DOVER, Del. – Jimmie Johnson's NASCAR premier series career is a story of numbers.


Wins? He's at 74 and counting, eighth most in the series and second among active drivers.


Championships? Six, trailing only the seven won by NASCAR Hall of Fame members Richard Petty and Dale Earnhardt. Second-place finishes? He's got 46 of those, also second most among active participants.


The only item that Johnson can't put a number on involves retirement. 


"No, I do not have a number and I have not picked a number," Johnson said Friday at Dover International Speedway, site of Sunday's AAA 400 NASCAR Sprint Cup Series race (2:30 p.m. ET, NBCSN, MRN, SiriusXM NASCAR).


"As a kid growing up racing and as I got in the sport, I didn't say 'when I get to this age, I'm going to step down.' I haven't had that conversation and have not picked a number with my wife and said, 'OK honey, this is the point that I am going to stop.' It's really based on feel, and I have Chani's support on that as well.


"When I feel like it's time, I am going to make that decision. Certainly (I) don't feel like it's time now."


That may be bad news for his fellow racers. Johnson is the only driver to qualify for the Chase for the NASCAR Sprint Cup every year; he's won multiple races every year since his first full season in 2002 and he has finished outside the top five in points only twice during his 14-year career.


In a sport that changes constantly, Johnson and success have been linked since Day 1.


Hendrick Motorsports teammate Jeff Gordon, 44, is stepping aside at year's end.
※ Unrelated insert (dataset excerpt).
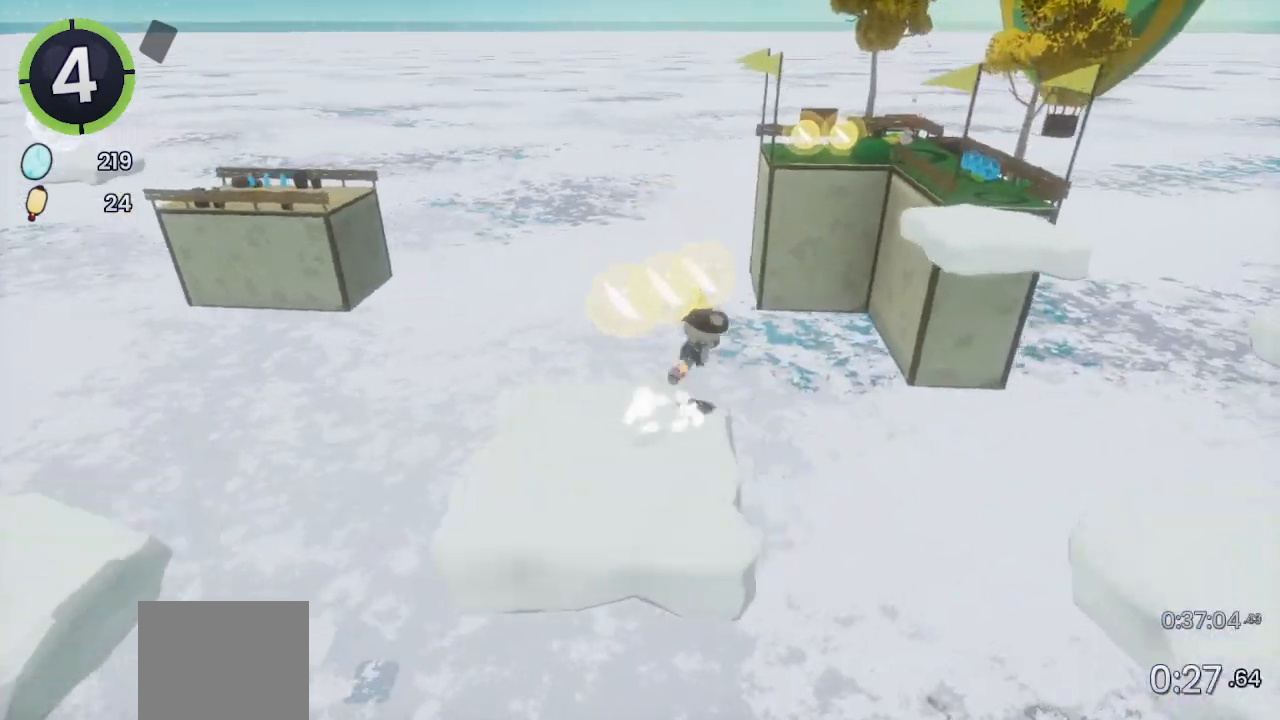
{"buttons": [], "left_stick": "up-right", "right_stick": "center", "events": [[167, "CROSS", "up"]]}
Fellow series champion Tony Stewart, also 44, has announced that 2016 will be his last as a Sprint Cup Series driver.


"I remember watching Rusty (Wallace) pick a number and then remember talking to (him) in years following that and I still think he's mad he stopped," Johnson said. "I think he feels like he could be out here racing with us and winning races.


"So conversations with him, with Dale Jarrett, with other guys ... I have always been curious. Why, when, what tells you to stop? Mark (Martin) tried a half dozen times to retire and couldn't walk away.
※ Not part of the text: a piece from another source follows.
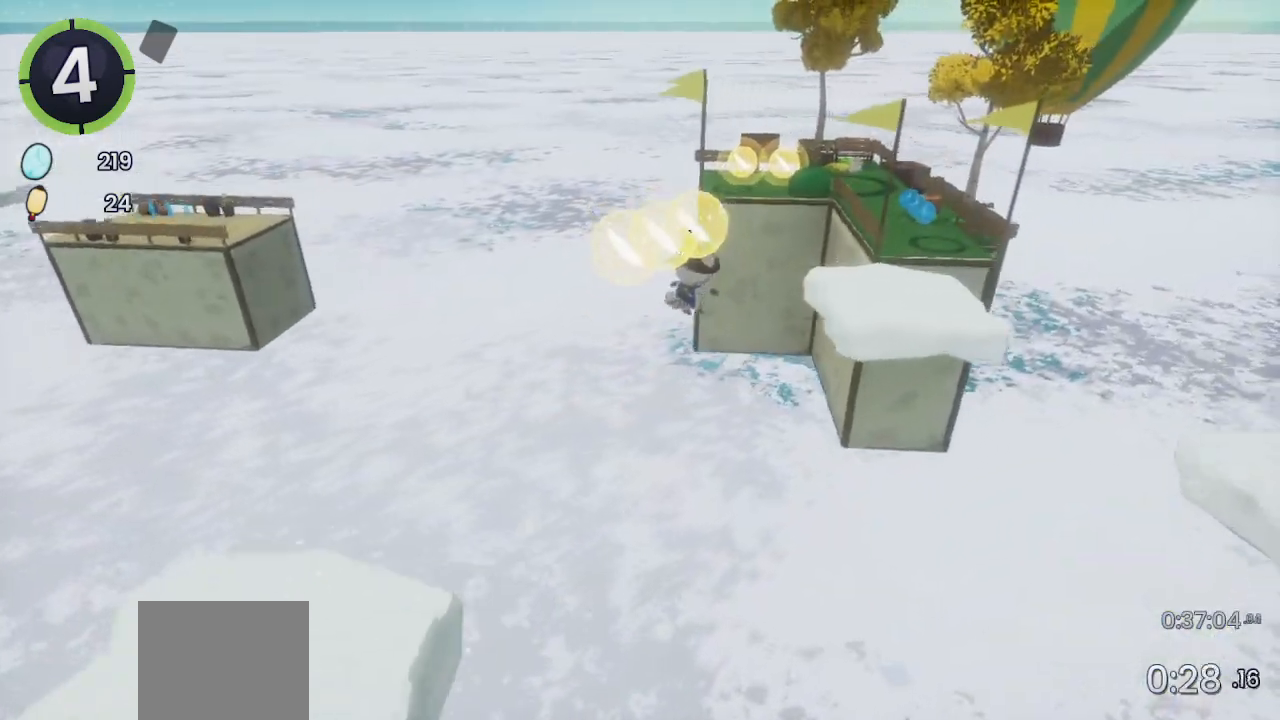
{"buttons": [], "left_stick": "up-right", "right_stick": "left", "events": [[67, "CROSS", "down"], [133, "CROSS", "up"], [500, "right_stick", "left"]]}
"So I want to make sure I do it once and not keep coming back."


What he's looking for, he said, is "the moment."


"That moment that you say, ‘Alright, it's time.' When that shows up, then I will step down."


The final race in this year's Challenger Round is set for Sunday. It will be Johnson's 500th career start, and his fifth-place points position makes him a shoo-in to be one of the 12 drivers who advance into the Contender Round.


Becoming a member of Hendrick Motorsports, paired with sponsor Lowe's and crew chief Chad Knaus, the success that followed has "been a life-changing experience," Johnson said, "something I dreamed of.


"But I still couldn't have dreamed this big and have this much take place for us."